Data section:
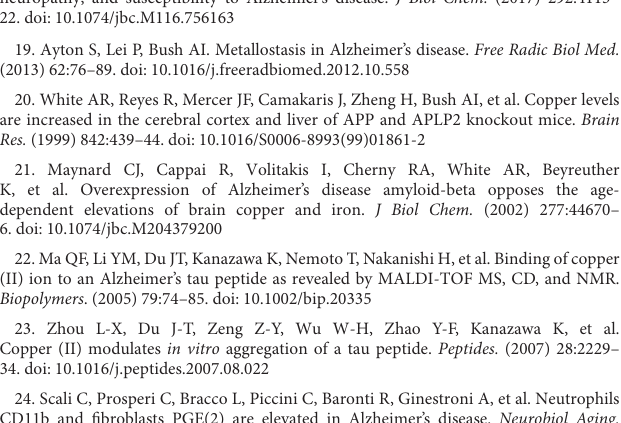
SUPPLEMENTARYFIGURE2 Protein-protein interaction of seven hub genes.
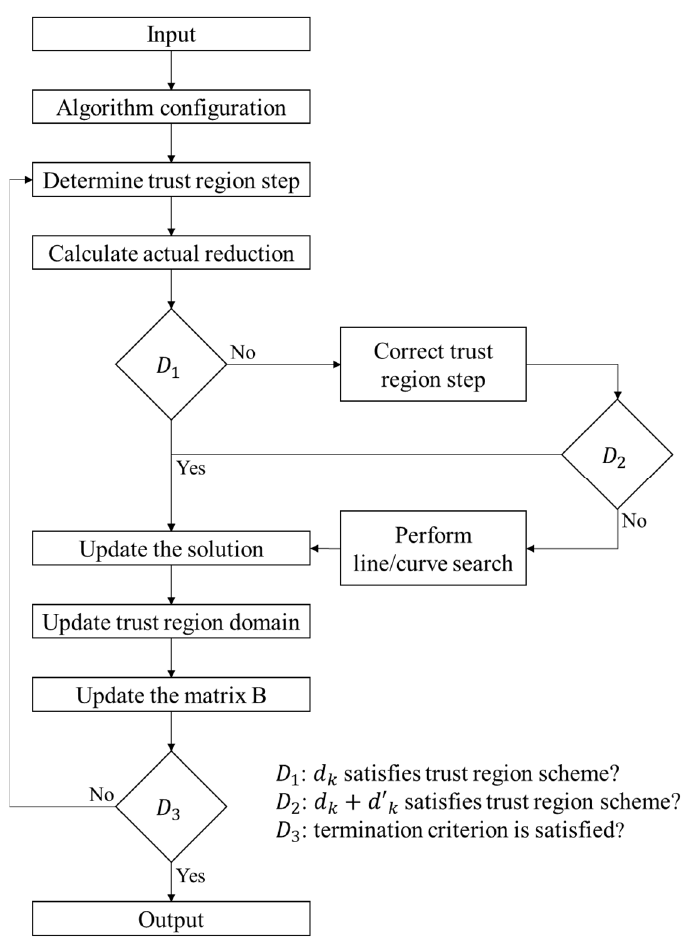
Figure 8. Flowchart of the hybrid trust region (HTR) algorithm.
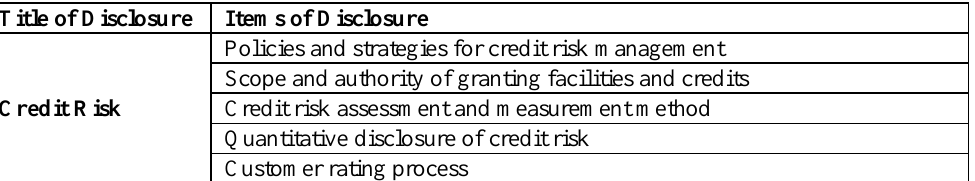
Table 1.Legal requirements of Iran for risk disclosure index Items of Disclosure Title of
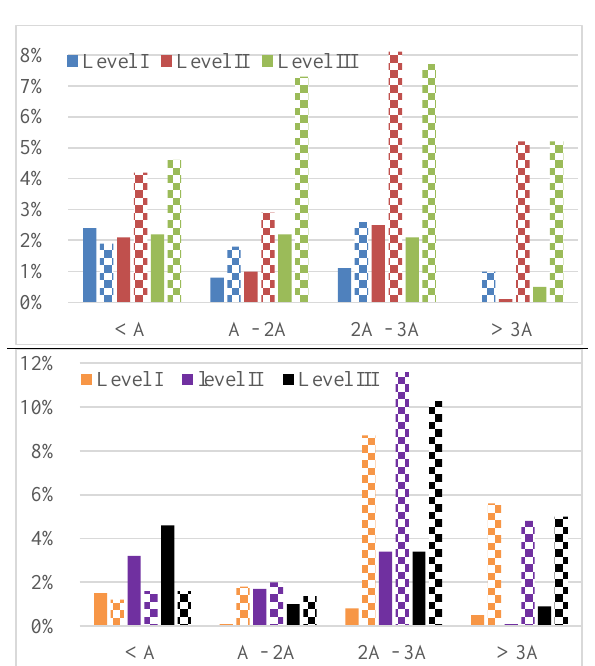
Figure 5: Differences of OA (top) and mF1 (bottom) between different network variants in Schleswig. Solid bars: differences between LuNet-lite-JO-ENS and LuNet- lite-JO-T ; checkered bars: differences between LuNet- lite-JO-ENS and LuNet-lite-JO-MS.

Task instructions: Down to the last line, print the material exactly, but not its pictures.

Output:
SUPPLEMENTARYFIGURE2 Protein-protein interaction of seven hub genes.
Figure 8. Flowchart of the hybrid trust region (HTR) algorithm.
Table 1.Legal requirements of Iran for risk disclosure index Items of Disclosure Title of
Figure 5: Differences of OA (top) and mF1 (bottom) between different network variants in Schleswig. Solid bars: differences between LuNet-lite-JO-ENS and LuNet- lite-JO-T ; checkered bars: differences between LuNet- lite-JO-ENS and LuNet-lite-JO-MS.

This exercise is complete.